Osobiście bardzo lubię ten fragment Listu do Rzymian. Święty Paweł, jeśli to on jest autorem tego tekstu, zachęca nas do tego, abyśmy odnawiali nasze myślenie. To znaczy, że również nasz sposób patrzenia na świat, na innych, nasz sposób myślenia wymaga stałej odnowy, czyli przemiany, dokonującej się w świetle Bożej mądrości. Król Salomon, gdy prosił Boga o ów dar mądrości, wypowiedział wprost, co jest dla niego najważniejsze w życiu. Aby umiał rozróżniać dobro od zła, i zawsze wybierać dobro. I dziś słyszymy te same słowa. „... Przemieniajcie się przez odnawianie umysłu, abyście umieli rozpoznać, jaka jest wola Boża: co jest dobre, co Bogu przyjemne i co doskonałe...”. Często w naszym myśleniu posługujemy się stereotypami, patrzymy na innych według jakichś raz przyjętych szablonów, mamy w umyśle swoje szufladki, do których potrafimy prawie wszystkich wsadzić. Bycie katolikiem zobowiązuje nas do szerokiego, otwartego patrzenia i myślenia. Katolickość zakłada właśnie to spojrzenie o przemienianiu i odnawianiu naszego umysłu. Jan Paweł II w tych dniach swojej obecności w Krakowie zachęcał nas do tego, abyśmy, jako katolicy, potrafili patrzeć stale w dal i w głąb. I abyśmy potrafili myśleć stale do przodu i poszukiwali w pójściu w głąb inspiracji do życia godnego i pięknego.

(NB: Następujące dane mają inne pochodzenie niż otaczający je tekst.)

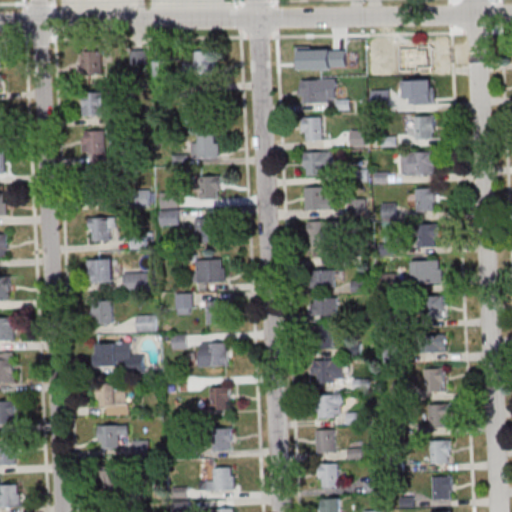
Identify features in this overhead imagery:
road: (450, 1)
road: (14, 2)
road: (38, 2)
road: (51, 2)
road: (275, 3)
road: (23, 4)
road: (54, 5)
parking lot: (144, 10)
road: (255, 18)
building: (421, 55)
building: (310, 57)
building: (139, 58)
building: (1, 59)
building: (202, 61)
building: (93, 62)
building: (161, 68)
building: (1, 84)
building: (318, 90)
building: (424, 91)
building: (94, 103)
building: (314, 127)
road: (505, 127)
building: (424, 128)
building: (205, 147)
building: (98, 148)
building: (2, 161)
building: (319, 163)
building: (419, 163)
building: (210, 188)
building: (319, 200)
building: (426, 200)
building: (4, 208)
building: (390, 210)
building: (102, 228)
building: (210, 230)
building: (428, 236)
building: (328, 239)
building: (139, 241)
building: (4, 244)
road: (51, 255)
road: (487, 255)
road: (268, 256)
road: (462, 257)
building: (101, 270)
building: (428, 271)
building: (211, 272)
building: (324, 278)
building: (137, 282)
building: (5, 288)
building: (184, 304)
building: (324, 305)
building: (431, 307)
building: (104, 312)
building: (217, 312)
building: (147, 323)
building: (7, 328)
building: (322, 337)
building: (180, 341)
building: (433, 341)
building: (214, 354)
building: (119, 356)
building: (7, 367)
building: (328, 370)
building: (435, 379)
building: (221, 397)
building: (113, 398)
building: (330, 405)
building: (8, 411)
building: (439, 415)
building: (111, 437)
building: (223, 438)
building: (327, 440)
building: (441, 451)
building: (9, 452)
building: (329, 475)
building: (116, 478)
building: (223, 479)
building: (443, 487)
building: (11, 496)
building: (331, 505)
building: (227, 510)
building: (373, 511)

„... nie myślisz o tym, co Boże, ale o tym, co ludzkie”.
Przemiana naszego myślenia dokonuje się przez Krzyż. Filozofia Krzyża, czy bardziej jeszcze teologia Krzyża, określa codzienność życia chrześcijan. Bez różnicy, czy się jest chrześcijaninem tradycji bizantyjskiej, tradycji reformowanej, czy też katolickiej - Krzyż określa nasz sposób życia, myślenia i patrzenia na świat. Krzyż uczy nas życia w perspektywie wieczności. Uczy nas przekraczania samych siebie, uczy nas głębokiego zjednoczenia z Bogiem, przez podążanie za Chrystusem. Bo to on pierwszy przez Krzyż odniósł zwycięstwo nad śmiercią i grzechem. A każdy z nas, jeśli chce Go naśladować, musi w swoim życiu realizować te Słowa, które On sam wypowiedział. „Jeśli kto chce pójść za Mną, niech się zaprze samego siebie, niech weźmie krzyż swój i niech Mnie naśladuje. Bo kto chce zachować swoje życie, straci je; a kto straci swe życie z mego powodu, znajdzie je”. To jest ta filozofia i teologia Krzyża, którą w swoim życiu chcemy realizować. Konkret i przełożenie na codzienność zależy od nas samych.